Оберон снял цилиндр.
— Мистер Мид, — сказал он, — у вас в Ноттинг-Хилле только и слышно, что о чести: то вы ее оказываете, то вам ее воздают. А вот есть ли у вас, к примеру, лакрица?
— Лакрица, сэр, — ответствовал мистер Мид, — это драгоценное достояние темных недр Аравии, и она у нас есть.
Плавным жестом указал он на серебристо-зеленый сосуд в форме арабской мечети; затем неспешно приблизился к нему.

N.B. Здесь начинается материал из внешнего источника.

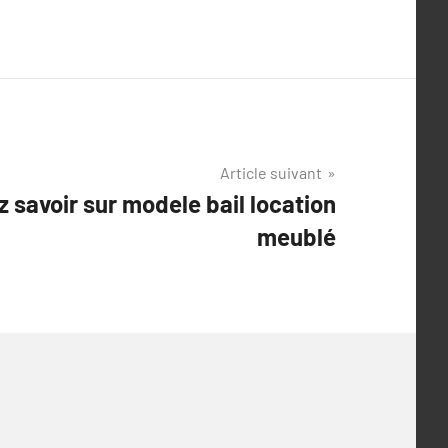
Article suivant
 savoir sur modele bail location
meublé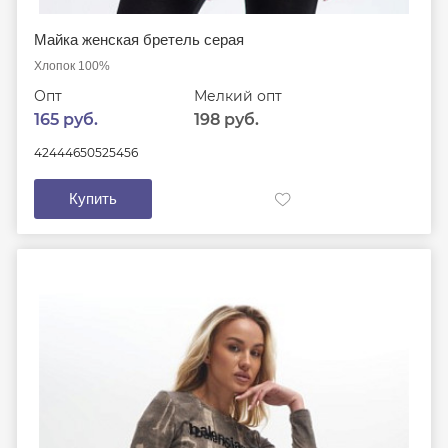
Майка женская бретель серая
Хлопок 100%
Опт
Мелкий опт
165 руб.
198 руб.
42
44
46
50
52
54
56
Купить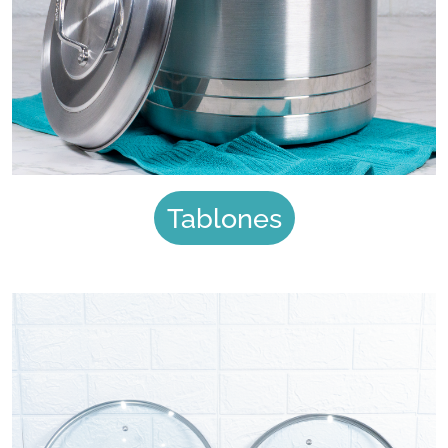
Tablones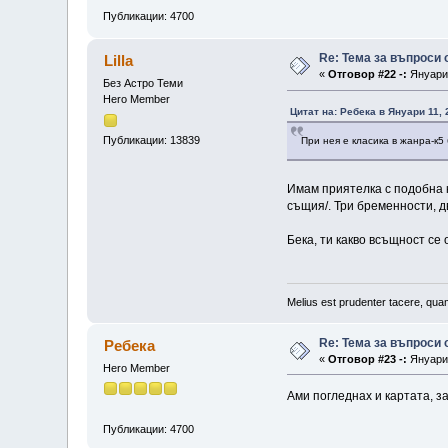
Публикации: 4700
Re: Тема за въпроси
Lilla
«
Отговор #22 -:
Януари 
Без Астро Теми
Hero Member
Цитат на: Ребека в Януари 11, 
Публикации: 13839
При нея е класика в жанра-к5
Имам приятелка с подобна к
същия/. Три бременности, д
Бека, ти какво всъщност с
Melius est prudenter tacere, quam
Re: Тема за въпроси
Ребека
«
Отговор #23 -:
Януари 
Hero Member
Ами погледнах и картата, з
Публикации: 4700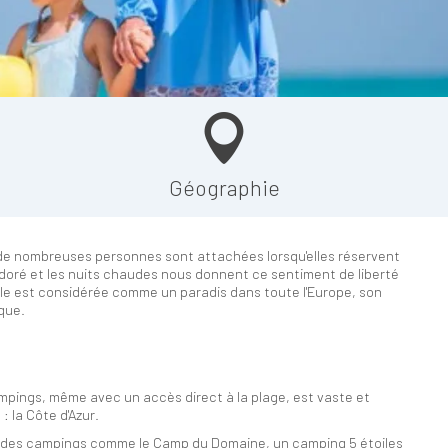
Géographie
e de nombreuses personnes sont attachées lorsqu'elles réservent
e doré et les nuits chaudes nous donnent ce sentiment de liberté
le est considérée comme un paradis dans toute l'Europe, son
que.
ampings, même avec un accès direct à la plage, est vaste et
 la Côte d'Azur.
le des campings comme le Camp du Domaine, un camping 5 étoiles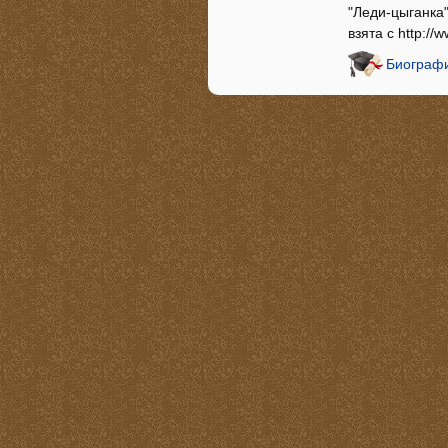
"Леди-цыганка
взята с http://
Биографи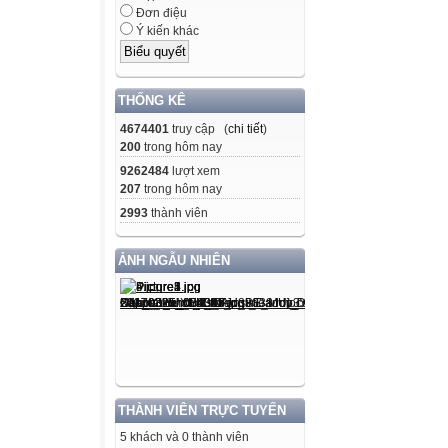
Đơn điệu
Ý kiến khác
THỐNG KÊ
4674401
truy cập (
chi tiết
)
200
trong hôm nay
9262484
lượt xem
207
trong hôm nay
2993
thành viên
ẢNH NGẪU NHIÊN
THÀNH VIÊN TRỰC TUYẾN
5 khách và 0 thành viên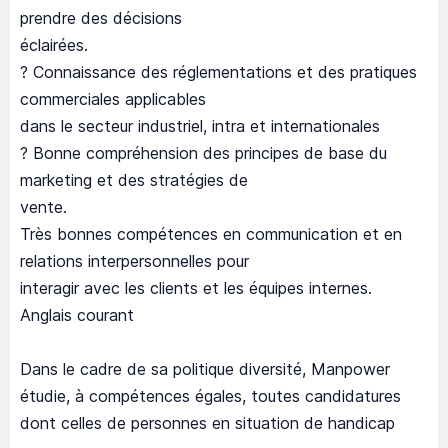
prendre des décisions
éclairées.
? Connaissance des réglementations et des pratiques
commerciales applicables
dans le secteur industriel, intra et internationales
? Bonne compréhension des principes de base du
marketing et des stratégies de
vente.
Très bonnes compétences en communication et en
relations interpersonnelles pour
interagir avec les clients et les équipes internes.
Anglais courant
Dans le cadre de sa politique diversité, Manpower
étudie, à compétences égales, toutes candidatures
dont celles de personnes en situation de handicap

— Не знаю уж почему, — задумчиво произнес король, — но что-то нынче не идут у меня из головы дела двадцатилетней Давности. Вы как, мистер Мид, помните довоенные времена?
Завернув лакричные палочки в вощеную бумажку с подобающей надписью, бакалейщик устремил отуманенные воспоминанием большие серые глаза в окно, на вечернее небо
— О, да, Ваше Величество, — молвил он. — Я помню эти улицы до начала правления нашего лорда-мэра. Не помню только, почему мы жили, будто так и надо. Сраженья и песенная память о сраженьях — они, конечно, все изменили, и не оценить, сколь многим обязаны мы лорд-мэру; но вот я вспоминаю, как он зашел ко мне в лавку двадцать два года назад, вспоминаю, что он говорил. И представьте себе, тогда мне его слова вроде бы показались диковинными.